When maize is flooded, however, “that’s it” – the crop is wasted. “Not only do [trees] increase the production, they help conserve the soil, and they help with managing water and reducing run-off times.”

After the flood waters recede, or the drought ends, you might scan the landscape for the first green  shoots of recovery. In 2020, amid that other disaster, Nyando’s public health department managed to mount a catch-up childhood vaccination programme to help close immunity gaps that widened during 2019’s upheavals. Though last year saw more floods and more displacement in Nyando, many of the people who were relocated to camps in 2019 have found the means to return home, or move on.

But others, Welangai tells me, have been living in tents for more than two years.
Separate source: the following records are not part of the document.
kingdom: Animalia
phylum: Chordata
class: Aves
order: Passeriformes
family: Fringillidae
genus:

In the community he is visiting on the day I call, those left-behind people are predominantly women, children and elderly people. “The young men,” he says, with more than a hint of judgement, “they chicken out – they go to urban areas.” Mothers stay to care for their kids; “the elderly have nowhere to go.” Climate resilience is inequitably distributed at every level.

“So, we have to prioritise them,” says Welangai. “We are beginning there.”